= PAGE EXTRACT =
The effects of confirmatory feedback may be the same even when feedback occurs forty-eight hours after an identification. Gary L. Wells et al., Distorted Retrospective Eyewitness Reports as Functions of Feedback and Delay, 9 J. Experimental Psychol.: Applied 42, 49–50 (2003). And those effects can be lasting. See Jeffrey S. Neuschatz et al., The Effects of Post–Identification Feedback and Age on Retrospective Eyewitness Memory, 19 Applied Cognitive Psychol. 435, 449 (2005).
The Court concluded in Romero, supra, “that a witness's level of confidence, standing alone, may not be an indication of the reliability of the identification.” 191 N.J. at 76. The hearing confirmed that observation. The Special Master found that eyewitness confidence is generally an unreliable indicator of accuracy, but he acknowledged research showing that highly confident witnesses can make accurate identifications 90% of the time. The State places great weight on that research. See, e.g., Neil Brewer & Gary L. Wells, The Confidence–Accuracy Relationship in Eyewitness Identification: Effects of Lineup Instructions, Foil Similarity, and Target–Absent Base Rates, 12 J. Experimental Psychol.: Applied 11, 15 (2006); Siegfried Ludwig Sporer et al., Choosing, Confidence, and Accuracy: A Meta–Analysis of the Confidence–Accuracy Relation in Eyewitness Identification Studies, 118 Psychol. Bull. 315, 315–19, 322 (1995); see also Gary L. Wells & Elizabeth A. Olson, Eyewitness Testimony, 54 Ann. Rev. Psychol. 277, 283–84 (2003) (noting complexity of issue).7
We glean certain principles from this information. Confirmatory feedback can distort memory. As a result, to the extent confidence may be relevant in certain circumstances, it must be recorded in the witness' own words before any possible feedback. To avoid possible distortion, law enforcement officers should make a full record—written or otherwise—of the witness' statement of confidence once an identification is made. Even then, feedback about the individual selected must be avoided.
We rely on our supervisory powers under Article VI, Section 2, Paragraph 3 of the State Constitution in requiring that practice. See Delgado, supra, 188 N.J. at 63 (requiring written record of identification procedure).

= SUPPLIED RECORDS =

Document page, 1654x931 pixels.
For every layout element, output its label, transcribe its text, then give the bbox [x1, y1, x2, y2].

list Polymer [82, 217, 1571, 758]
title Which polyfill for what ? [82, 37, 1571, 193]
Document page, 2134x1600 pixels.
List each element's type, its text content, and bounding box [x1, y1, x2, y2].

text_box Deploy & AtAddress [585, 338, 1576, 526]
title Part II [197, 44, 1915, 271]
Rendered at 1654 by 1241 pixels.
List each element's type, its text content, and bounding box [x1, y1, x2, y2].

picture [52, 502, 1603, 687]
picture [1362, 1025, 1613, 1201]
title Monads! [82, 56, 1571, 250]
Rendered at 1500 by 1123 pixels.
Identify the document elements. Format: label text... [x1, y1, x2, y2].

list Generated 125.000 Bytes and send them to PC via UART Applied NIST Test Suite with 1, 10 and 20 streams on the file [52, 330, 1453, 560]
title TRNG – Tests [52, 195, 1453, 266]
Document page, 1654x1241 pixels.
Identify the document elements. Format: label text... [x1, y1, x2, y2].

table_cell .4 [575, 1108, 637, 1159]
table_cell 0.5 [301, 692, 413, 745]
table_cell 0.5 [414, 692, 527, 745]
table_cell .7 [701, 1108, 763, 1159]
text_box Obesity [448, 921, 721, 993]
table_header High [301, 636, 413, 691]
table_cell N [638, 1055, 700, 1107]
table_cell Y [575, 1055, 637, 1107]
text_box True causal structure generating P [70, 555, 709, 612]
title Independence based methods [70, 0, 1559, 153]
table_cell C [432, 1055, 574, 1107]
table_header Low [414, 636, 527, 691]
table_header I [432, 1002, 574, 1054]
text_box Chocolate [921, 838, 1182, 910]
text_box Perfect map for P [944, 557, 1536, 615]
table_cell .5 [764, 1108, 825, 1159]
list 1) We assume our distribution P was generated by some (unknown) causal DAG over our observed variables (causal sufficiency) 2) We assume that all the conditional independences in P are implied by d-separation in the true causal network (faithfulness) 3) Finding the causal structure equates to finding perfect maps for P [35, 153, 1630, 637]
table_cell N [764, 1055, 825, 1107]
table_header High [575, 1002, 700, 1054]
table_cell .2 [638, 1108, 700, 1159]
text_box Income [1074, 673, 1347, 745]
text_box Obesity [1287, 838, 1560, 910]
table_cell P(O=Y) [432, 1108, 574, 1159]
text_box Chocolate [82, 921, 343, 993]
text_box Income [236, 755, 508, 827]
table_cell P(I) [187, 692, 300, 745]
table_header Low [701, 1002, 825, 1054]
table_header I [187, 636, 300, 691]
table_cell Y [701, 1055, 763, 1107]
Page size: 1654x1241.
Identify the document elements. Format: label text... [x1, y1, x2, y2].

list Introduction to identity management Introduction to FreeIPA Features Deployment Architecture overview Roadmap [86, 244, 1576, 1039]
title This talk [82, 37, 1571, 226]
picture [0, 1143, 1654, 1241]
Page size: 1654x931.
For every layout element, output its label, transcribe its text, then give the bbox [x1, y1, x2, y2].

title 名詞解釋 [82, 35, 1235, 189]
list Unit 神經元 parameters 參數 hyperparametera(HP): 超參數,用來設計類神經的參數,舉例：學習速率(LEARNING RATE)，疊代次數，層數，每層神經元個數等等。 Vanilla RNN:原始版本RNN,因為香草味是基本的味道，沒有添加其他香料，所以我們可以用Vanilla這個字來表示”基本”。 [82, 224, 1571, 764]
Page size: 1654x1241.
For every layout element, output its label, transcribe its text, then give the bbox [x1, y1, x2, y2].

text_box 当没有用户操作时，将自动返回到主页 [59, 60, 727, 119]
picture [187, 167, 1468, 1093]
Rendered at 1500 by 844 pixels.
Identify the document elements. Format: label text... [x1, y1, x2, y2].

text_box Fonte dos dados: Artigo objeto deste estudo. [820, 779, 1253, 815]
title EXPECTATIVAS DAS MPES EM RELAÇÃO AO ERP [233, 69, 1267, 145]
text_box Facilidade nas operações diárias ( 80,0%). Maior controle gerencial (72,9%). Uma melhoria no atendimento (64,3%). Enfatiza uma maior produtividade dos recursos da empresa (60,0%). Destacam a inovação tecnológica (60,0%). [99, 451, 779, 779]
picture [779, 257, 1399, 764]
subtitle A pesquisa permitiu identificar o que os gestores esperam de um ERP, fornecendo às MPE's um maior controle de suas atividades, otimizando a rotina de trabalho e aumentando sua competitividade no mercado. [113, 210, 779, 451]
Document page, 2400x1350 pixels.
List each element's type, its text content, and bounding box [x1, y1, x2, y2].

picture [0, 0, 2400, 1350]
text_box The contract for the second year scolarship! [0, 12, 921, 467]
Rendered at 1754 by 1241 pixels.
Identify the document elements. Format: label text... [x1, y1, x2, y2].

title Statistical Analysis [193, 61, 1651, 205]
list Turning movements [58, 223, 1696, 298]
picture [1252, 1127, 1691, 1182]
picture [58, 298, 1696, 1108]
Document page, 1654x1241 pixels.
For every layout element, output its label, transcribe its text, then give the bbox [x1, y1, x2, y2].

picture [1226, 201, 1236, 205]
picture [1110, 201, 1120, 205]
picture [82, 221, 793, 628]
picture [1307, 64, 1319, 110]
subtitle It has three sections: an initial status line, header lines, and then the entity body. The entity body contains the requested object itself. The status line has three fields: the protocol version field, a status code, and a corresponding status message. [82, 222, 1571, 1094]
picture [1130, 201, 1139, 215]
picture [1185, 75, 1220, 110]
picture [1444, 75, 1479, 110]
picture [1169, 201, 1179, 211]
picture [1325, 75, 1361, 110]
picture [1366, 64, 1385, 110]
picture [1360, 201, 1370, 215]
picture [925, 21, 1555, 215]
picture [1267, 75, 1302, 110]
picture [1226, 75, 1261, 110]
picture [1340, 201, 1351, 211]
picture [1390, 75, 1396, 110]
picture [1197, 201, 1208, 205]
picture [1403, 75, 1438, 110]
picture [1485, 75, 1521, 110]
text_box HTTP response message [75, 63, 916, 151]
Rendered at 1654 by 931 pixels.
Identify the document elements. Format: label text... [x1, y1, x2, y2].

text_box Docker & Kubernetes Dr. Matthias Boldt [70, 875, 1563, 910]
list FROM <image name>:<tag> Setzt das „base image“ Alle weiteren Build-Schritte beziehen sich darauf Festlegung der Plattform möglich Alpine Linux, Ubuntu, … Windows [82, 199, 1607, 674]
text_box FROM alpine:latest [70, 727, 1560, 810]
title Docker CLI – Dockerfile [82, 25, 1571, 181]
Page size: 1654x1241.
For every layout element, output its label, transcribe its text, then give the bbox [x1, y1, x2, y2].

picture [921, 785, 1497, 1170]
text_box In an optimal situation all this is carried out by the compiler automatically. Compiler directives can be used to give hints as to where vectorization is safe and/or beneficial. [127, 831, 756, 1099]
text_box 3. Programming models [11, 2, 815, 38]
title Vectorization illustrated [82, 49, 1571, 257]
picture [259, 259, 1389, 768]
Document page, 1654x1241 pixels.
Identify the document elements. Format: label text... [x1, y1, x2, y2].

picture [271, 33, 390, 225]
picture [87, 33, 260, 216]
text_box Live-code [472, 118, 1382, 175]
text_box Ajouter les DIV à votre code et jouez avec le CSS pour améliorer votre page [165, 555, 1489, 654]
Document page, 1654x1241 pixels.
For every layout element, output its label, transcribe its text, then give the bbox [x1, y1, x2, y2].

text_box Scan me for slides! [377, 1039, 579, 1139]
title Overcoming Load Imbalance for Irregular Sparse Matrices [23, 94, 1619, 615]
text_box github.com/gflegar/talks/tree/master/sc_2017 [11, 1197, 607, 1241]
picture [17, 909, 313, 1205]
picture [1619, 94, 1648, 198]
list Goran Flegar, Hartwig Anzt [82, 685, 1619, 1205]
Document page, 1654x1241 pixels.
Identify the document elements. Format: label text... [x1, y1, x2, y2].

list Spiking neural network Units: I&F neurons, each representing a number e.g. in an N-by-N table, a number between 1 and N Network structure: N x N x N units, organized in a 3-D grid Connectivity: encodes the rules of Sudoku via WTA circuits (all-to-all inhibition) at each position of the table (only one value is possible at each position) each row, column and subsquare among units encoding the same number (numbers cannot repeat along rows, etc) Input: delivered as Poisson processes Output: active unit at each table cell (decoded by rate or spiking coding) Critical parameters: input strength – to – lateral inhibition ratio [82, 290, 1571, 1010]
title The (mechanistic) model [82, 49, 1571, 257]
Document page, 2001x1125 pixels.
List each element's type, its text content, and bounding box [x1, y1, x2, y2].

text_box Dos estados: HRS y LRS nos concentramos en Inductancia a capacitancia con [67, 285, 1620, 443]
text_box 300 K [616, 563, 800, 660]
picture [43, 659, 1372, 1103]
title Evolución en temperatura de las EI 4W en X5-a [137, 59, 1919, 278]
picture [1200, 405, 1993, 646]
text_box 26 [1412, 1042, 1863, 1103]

= GIVEN PROBLEM =
Carry on the passage about eyewitness identification and confidence from the point where it ends. The records play no part in this work.

= WRITTEN ANSWER =
To be sure, concerns about feedback are not limited to law enforcement officers. As discussed below, confirmatory feedback from non-State actors can also affect the reliability of identifications and witness confidence. See infra at section VI .B.9. See, e.g., C.A. Elizabeth Luus & Gary L. Wells, The Malleability of Eyewitness Confidence: Co–Witness and Perseverance Effects, 79 J. Applied Psychol. 714, 717–18 (1994).
Our focus at this point, though, is on system variables. To reiterate, we find that feedback affects the reliability of an identification in that it can distort memory, create a false sense of confidence, and alter a witness' report of how he or she viewed an event.
5. Multiple viewings
Viewing a suspect more than once during an investigation can affect the reliability of the later identification. The problem, as the Special Master found, is that successive views of the same person can make it difficult to know whether the later identification stems from a memory of the original event or a memory of the earlier identification procedure.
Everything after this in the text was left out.